▶ _DATA SECTION_
------------------------------------------------------------------------
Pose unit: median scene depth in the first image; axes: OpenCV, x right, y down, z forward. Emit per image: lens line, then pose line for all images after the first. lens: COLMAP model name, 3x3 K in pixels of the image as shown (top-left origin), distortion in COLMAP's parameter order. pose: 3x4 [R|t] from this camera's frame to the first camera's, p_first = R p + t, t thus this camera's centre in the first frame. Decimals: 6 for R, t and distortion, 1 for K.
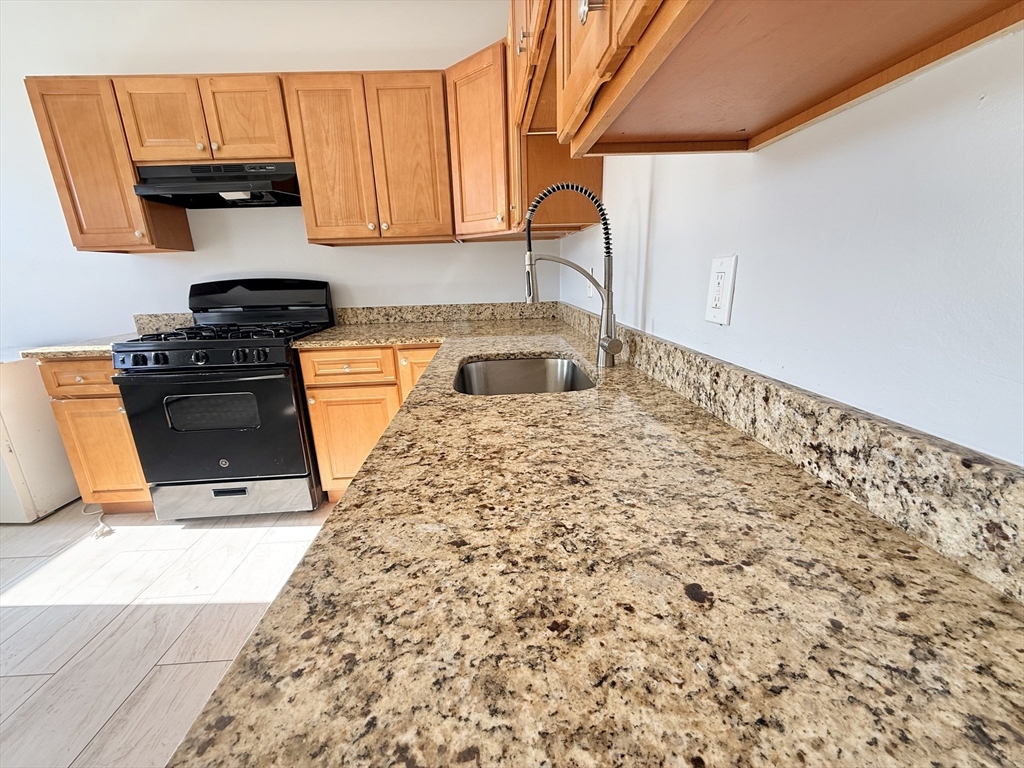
lens RADIAL K [[408.0, 0, 512.0], [0, 408.0, 384.0], [0, 0, 1]] dist [0.001967, 0.000006]
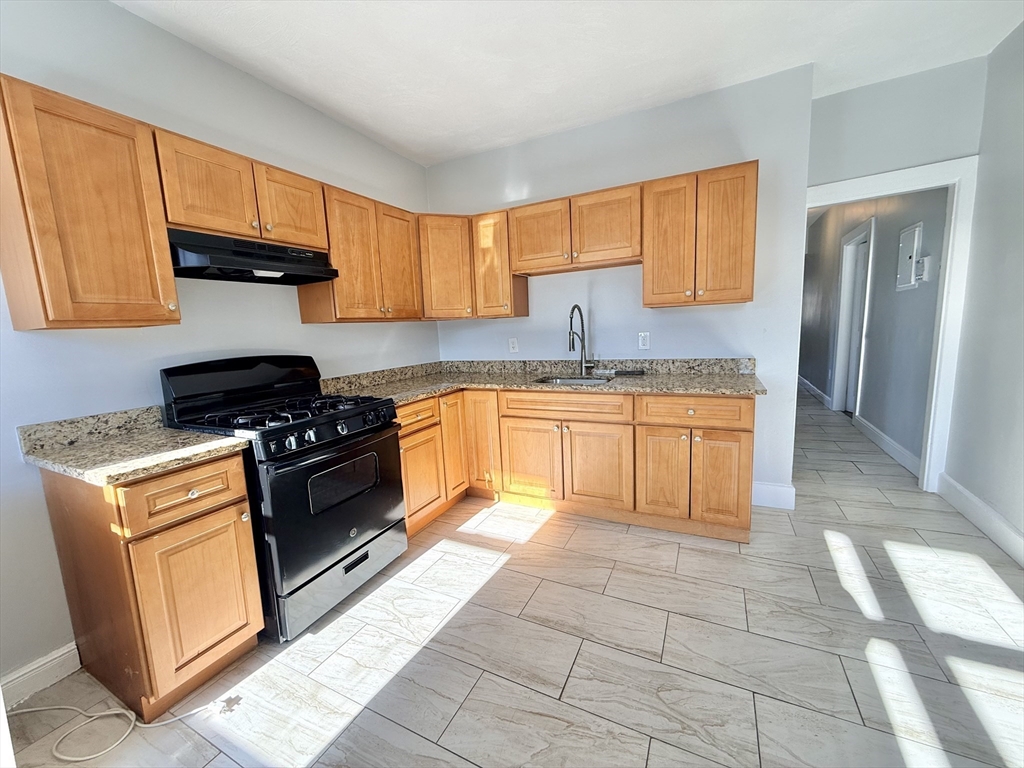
lens RADIAL K [[405.7, 0, 512.0], [0, 405.7, 384.0], [0, 0, 1]] dist [-0.002099, 0.000042]
pose [[0.491324, -0.114388, 0.863433, -1.342744], [0.260609, 0.965228, -0.020422, -0.035569], [-0.831074, 0.235052, 0.504050, 0.093501]]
------------------------------------------------------------------------
The data above is to be printed exactly, all of it, except for the pictures.

Pose unit: median scene depth in the first image; axes: OpenCV, x right, y down, z forward. Emit per image: lens line, then pose line for all images after the first. lens: COLMAP model name, 3x3 K in pixels of the image as shown (top-left origin), distortion in COLMAP's parameter order. pose: 3x4 [R|t] from this camera's frame to the first camera's, p_first = R p + t, t thus this camera's centre in the first frame. Decimals: 6 for R, t and distortion, 1 for K.
lens RADIAL K [[408.0, 0, 512.0], [0, 408.0, 384.0], [0, 0, 1]] dist [0.001967, 0.000006]
lens RADIAL K [[405.7, 0, 512.0], [0, 405.7, 384.0], [0, 0, 1]] dist [-0.002099, 0.000042]
pose [[0.491324, -0.114388, 0.863433, -1.342744], [0.260609, 0.965228, -0.020422, -0.035569], [-0.831074, 0.235052, 0.504050, 0.093501]]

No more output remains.